Following the clicking, I pulled out my pistol. I’d gone forward about a dozen feet when a demon leaped in front of me, gnashing its teeth and snarling. No more evil clowns. This one was in typical demon guise: long, pointed tongue and cloven hooves, bristling with sharp things—horns, fangs, claws—and spewing bad breath. It howled—whoa, make that really bad breath—then charged. I shot. One bronze bullet from my pistol, and the thing dissolved into a murky cloud and a whiff of rotten eggs.
I scoped out the rest of the dreamscape and blasted three more Drudes back into the ether. When the InDetect didn’t pick up any more, I holstered my pistol, put my hands on my hips, and tried to remember the reboot technique. If I did it right, George would wake up demon free, with a vague memory of pleasant dreams. Tina’s trespassing, Mama’s live cremation, the trashing of his dreamscape—all of that would be gone. Overwritten. Not even a trace lingering downstairs in his subconscious.
If I did it right.
This much I remembered: to reboot somebody’s dreams, you had to use the dream portal as a conduit to import, from the real world outside, the raw materials to rebuild the ruined dreamsca
pe. Essences, not actual objects. I didn’t want to pull in the bedroom dresser or, God forbid, Tina. Instead, I needed colors, emotions, thoughts, memories—the ingredients we all use in an infinite variety of recipes to cook up our dreams.
There was a spell to pull in those essences. A word, a phrase maybe, that summoned the raw materials of dreams. What was it? Aunt Mab made me memorize it when she taught me how to use the dream portal, but damned if I could remember it now. I tried essence in English, then in Welsh. The dream portal sat there, empty, doing nothing but sparkling in shades of white and gray in this colorless world. Raw materials—I was sure the spell had something to do with that, so I tried all the synonyms I could think of: ingredients , core, infrastructure, primary elements, source. I also tried the Welsh equivalent when I knew it.
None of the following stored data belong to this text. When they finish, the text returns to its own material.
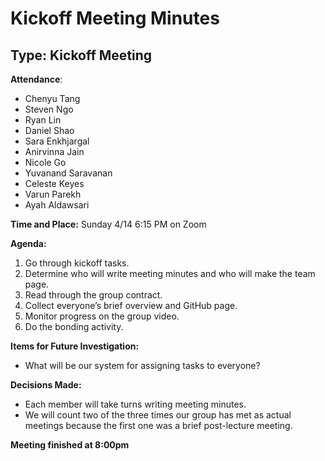 # Kickoff Meeting Minutes 
## Type: Kickoff Meeting  
**Attendance**: 
- Chenyu Tang
- Steven Ngo
- Ryan Lin
- Daniel Shao
- Sara Enkhjargal
- Anirvinna Jain
- Nicole Go
- Yuvanand Saravanan
- Celeste Keyes
- Varun Parekh
- Ayah Aldawsari

**Time and Place:**
Sunday 4/14 6:15 PM on Zoom

**Agenda:**
1. Go through kickoff tasks.  
2. Determine who will write meeting minutes and who will make the team page.  
3. Read through the group contract.  
4. Collect everyone’s brief overview and GitHub page.  
5. Monitor progress on the group video.  
6. Do the bonding activity.
   
**Items for Future Investigation:**
- What will be our system for assigning tasks to everyone?
  
**Decisions Made:**
- Each member will take turns writing meeting minutes.  
- We will count two of the three times our group has met as actual meetings because the first one was a brief post-lecture meeting.

**Meeting finished at 8:00pm**

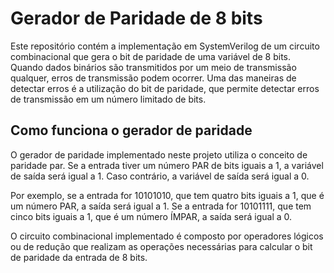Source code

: # Gerador de Paridade de 8 bits
Este repositório contém a implementação em SystemVerilog de um circuito combinacional que gera o bit de paridade de uma variável de 8 bits. Quando dados binários são transmitidos por um meio de transmissão qualquer, erros de transmissão podem ocorrer. Uma das maneiras de detectar erros é a utilização do bit de paridade, que permite detectar erros de transmissão em um número limitado de bits.

## Como funciona o gerador de paridade
O gerador de paridade implementado neste projeto utiliza o conceito de paridade par. Se a entrada tiver um número PAR de bits iguais a 1, a variável de saída será igual a 1. Caso contrário, a variável de saída será igual a 0.

Por exemplo, se a entrada for 10101010, que tem quatro bits iguais a 1, que é um número PAR, a saída será igual a 1. Se a entrada for 10101111, que tem cinco bits iguais a 1, que é um número ÍMPAR, a saída será igual a 0.

O circuito combinacional implementado é composto por operadores lógicos ou de redução que realizam as operações necessárias para calcular o bit de paridade da entrada de 8 bits.

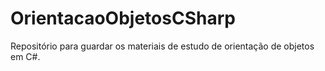 # OrientacaoObjetosCSharp
 Repositório para guardar os materiais de estudo de orientação de objetos em C#.
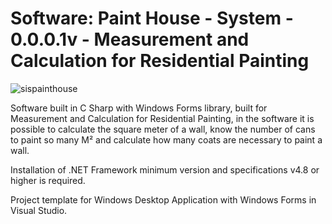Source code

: # Software: Paint House - System - 0.0.0.1v - Measurement and Calculation for Residential Painting

![sispainthouse](https://repository-images.githubusercontent.com/872035348/6cc7f530-024a-42ad-b5f7-e25df5114e03)

Software built in C Sharp with Windows Forms library, built for Measurement and Calculation for Residential Painting, in the software it is possible to calculate the square meter of a wall, know the number of cans to paint so many M² and calculate how many coats are necessary to paint a wall.

Installation of .NET Framework minimum version and specifications v4.8 or higher is required.

Project template for Windows Desktop Application with Windows Forms in Visual Studio.
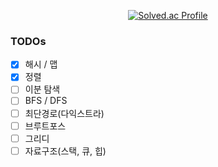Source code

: <div align="center">

[![Solved.ac Profile](http://mazassumnida.wtf/api/v2/generate_badge?boj=j1min)](https://solved.ac/j1min/)

</div>

<div>

  ### TODOs
- [x] 해시 / 맵
- [x] 정렬
- [ ] 이분 탐색
- [ ] BFS / DFS
- [ ] 최단경로(다익스트라)
- [ ] 브루트포스
- [ ] 그리디
- [ ] 자료구조(스택, 큐, 힙)

</div>
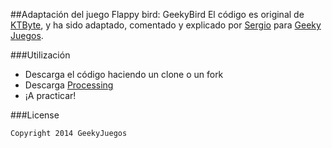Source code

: ##Adaptación del juego Flappy bird: GeekyBird
El código es original de [KTByte][1], y ha sido adaptado, comentado y explicado por [Sergio][2] para [Geeky Juegos][3].

###Utilización
* Descarga el código haciendo un clone o un fork
* Descarga [Processing][4]
* ¡A practicar!

###License

    Copyright 2014 GeekyJuegos 
	


[1]: https://www.ktbyte.com/java-tutorial/game-walkthroughs
[2]: https://github.com/lexluthorz
[3]: http://www.geekyjuegos.com
[4]: https://processing.org/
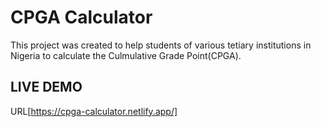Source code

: # CPGA Calculator

This project was created to help students of various tetiary institutions in Nigeria to calculate the Culmulative Grade Point(CPGA).

## LIVE DEMO

URL[https://cpga-calculator.netlify.app/]
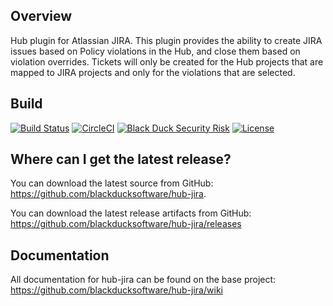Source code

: ## Overview ##
Hub plugin for Atlassian JIRA.  This plugin provides the ability to create JIRA issues based on Policy violations in the Hub, and close them based on violation overrides.  Tickets will only be created for the Hub projects that are mapped to JIRA projects and only for the violations that are selected.

## Build ##

[![Build Status](https://travis-ci.org/blackducksoftware/hub-jira.svg?branch=master)](https://travis-ci.org/blackducksoftware/hub-jira)
[![CircleCI](https://circleci.com/gh/blackducksoftware/hub-jira.svg?style=svg)](https://circleci.com/gh/blackducksoftware/hub-jira)
[![Black Duck Security Risk](https://copilot.blackducksoftware.com/github/groups/blackducksoftware/locations/hub-common/public/results/branches/master/badge-risk.svg)](https://copilot.blackducksoftware.com/github/groups/blackducksoftware/locations/hub-common/public/results/branches/master)
[![License](https://img.shields.io/badge/License-Apache%202.0-blue.svg)](https://opensource.org/licenses/Apache-2.0)

## Where can I get the latest release? ##
You can download the latest source from GitHub: https://github.com/blackducksoftware/hub-jira. 

You can download the latest release artifacts from GitHub: https://github.com/blackducksoftware/hub-jira/releases

## Documentation ##
All documentation for hub-jira can be found on the base project:  https://github.com/blackducksoftware/hub-jira/wiki
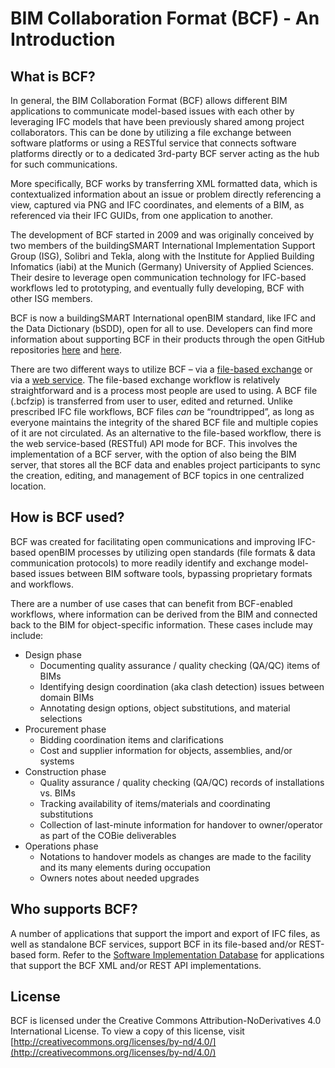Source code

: BIM Collaboration Format (BCF) - An Introduction
================================================

What is BCF?
------------

In general, the BIM Collaboration Format (BCF) allows different BIM applications to communicate model-based issues with each other by leveraging IFC models that have been previously shared among project collaborators. This can be done by utilizing a file exchange between software platforms or using a RESTful service that connects software platforms directly or to a dedicated 3rd-party BCF server acting as the hub for such communications.

More specifically, BCF works by transferring XML formatted data, which is contextualized information about an issue or problem directly referencing a view, captured via PNG and IFC coordinates, and elements of a BIM, as referenced via their IFC GUIDs, from one application to another.

The development of BCF started in 2009 and was originally conceived by two members of the buildingSMART International Implementation Support Group (ISG), Solibri and Tekla, along with the Institute for Applied Building Infomatics (iabi) at the Munich (Germany) University of Applied Sciences. Their desire to leverage open communication technology for IFC-based workflows led to prototyping, and eventually fully developing, BCF with other ISG members.

BCF is now a buildingSMART International openBIM standard, like IFC and the Data Dictionary (bSDD), open for all to use. Developers can find more information about supporting BCF in their products through the open GitHub repositories [here](https://github.com/buildingSMART/BCF-XML) and [here](https://github.com/buildingSMART/BCF-API).

There are two different ways to utilize BCF – via a [file-based exchange](https://github.com/buildingSMART/BCF-XML) or via a [web service](https://github.com/buildingSMART/BCF-API). The file-based exchange workflow is relatively straightforward and is a process most people are used to using. A BCF file (.bcfzip) is transferred from user to user, edited and returned. Unlike prescribed IFC file workflows, BCF files _can_ be “roundtripped”, as long as everyone maintains the integrity of the shared BCF file and multiple copies of it are not circulated. As an alternative to the file-based workflow, there is the web service-based (RESTful) API mode for BCF. This involves the implementation of a BCF server, with the option of also being the BIM server, that stores all the BCF data and enables project participants to sync the creation, editing, and management of BCF topics in one centralized location.

How is BCF used?
----------------

BCF was created for facilitating open communications and improving IFC-based openBIM processes by utilizing open standards (file formats & data communication protocols) to more readily identify and exchange model-based issues between BIM software tools, bypassing proprietary formats and workflows.

There are a number of use cases that can benefit from BCF-enabled workflows, where information can be derived from the BIM and connected back to the BIM for object-specific information. These cases include may include:

*   Design phase
    *   Documenting quality assurance / quality checking (QA/QC) items of BIMs
    *   Identifying design coordination (aka clash detection) issues between domain BIMs
    *   Annotating design options, object substitutions, and material selections
*   Procurement phase
    *   Bidding coordination items and clarifications
    *   Cost and supplier information for objects, assemblies, and/or systems
*   Construction phase
    *   Quality assurance / quality checking (QA/QC) records of installations vs. BIMs
    *   Tracking availability of items/materials and coordinating substitutions
    *   Collection of last-minute information for handover to owner/operator as part of the COBie deliverables
*   Operations phase
    *   Notations to handover models as changes are made to the facility and its many elements during occupation
    *   Owners notes about needed upgrades

Who supports BCF?
-----------------

A number of applications that support the import and export of IFC files, as well as standalone BCF services, support BCF in its file-based and/or REST-based form. Refer to the [Software Implementation Database](https://technical.buildingsmart.org/resources/software-implementations/) for applications that support the BCF XML and/or REST API implementations.

License
-------

BCF is licensed under the Creative Commons Attribution-NoDerivatives 4.0 International License. To view a copy of this license, visit [http://creativecommons.org/licenses/by-nd/4.0/](http://creativecommons.org/licenses/by-nd/4.0/)
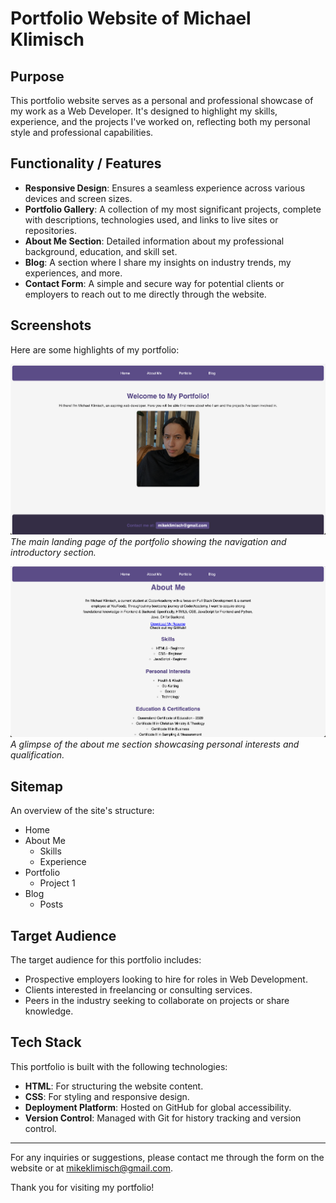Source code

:# Portfolio Website of Michael Klimisch

## Purpose

This portfolio website serves as a personal and professional showcase of my work as a Web Developer. It's designed to highlight my skills, experience, and the projects I've worked on, reflecting both my personal style and professional capabilities.

## Functionality / Features

- **Responsive Design**: Ensures a seamless experience across various devices and screen sizes.
- **Portfolio Gallery**: A collection of my most significant projects, complete with descriptions, technologies used, and links to live sites or repositories.
- **About Me Section**: Detailed information about my professional background, education, and skill set.
- **Blog**: A section where I share my insights on industry trends, my experiences, and more.
- **Contact Form**: A simple and secure way for potential clients or employers to reach out to me directly through the website.

## Screenshots

Here are some highlights of my portfolio:

![Homepage Screenshot](/assets/HomePage.png)
*The main landing page of the portfolio showing the navigation and introductory section.*

![About Me Screenshot](/assets/AboutMe.png)
*A glimpse of the about me section showcasing personal interests and qualification.*

## Sitemap

An overview of the site's structure:

- Home
- About Me
  - Skills
  - Experience
- Portfolio
  - Project 1
- Blog
  - Posts

## Target Audience

The target audience for this portfolio includes:

- Prospective employers looking to hire for roles in Web Development.
- Clients interested in freelancing or consulting services.
- Peers in the industry seeking to collaborate on projects or share knowledge.

## Tech Stack

This portfolio is built with the following technologies:

- **HTML**: For structuring the website content.
- **CSS**: For styling and responsive design.
- **Deployment Platform**: Hosted on GitHub for global accessibility.
- **Version Control**: Managed with Git for history tracking and version control.

---

For any inquiries or suggestions, please contact me through the form on the website or at mikeklimisch@gmail.com.

Thank you for visiting my portfolio!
I thought I’d had it when I tried dream-stuff, but nothing happened. Nothing worked.
Beneath my feet, the ground trembled and shifted. A sigh blew through the dreamscape like a gust of wind. George was stirring. I checked my watch, then shook it. The damn thing said it was 4:37 on Wednesday, February 1, 1792. The guy who’d sold it to me said it would work in here, and, like an idiot, I’d believed him. Time has no meaning in dreams, even though it keeps ticking away relentlessly in the real world. I must’ve been in here for hours by now; George’s sleeping pill would wear off soon.
“Work, damn you!” I shouted at the portal, kicking it and causing a shower of sparks. My voice echoed, and the trembling intensified.
What was the magic phrase? I needed Aunt Mab’s help. I’d have to try calling her on the dream phone. The Cerddorion, the race of Welsh shapeshifters to which I belong, have a psychic link to others of their kind that they can use while sleeping. All you have to do is concentrate on the person you want to connect with, and you open the connection. In your dream, the air begins to swirl and shimmer with that person’s colors—all souls have their own colors—and, if they’re willing to talk to you, you can have a conversation. Sometimes it worked when you called from inside another person’s dreams. And Mab was powerful enough to answer even if she was awake.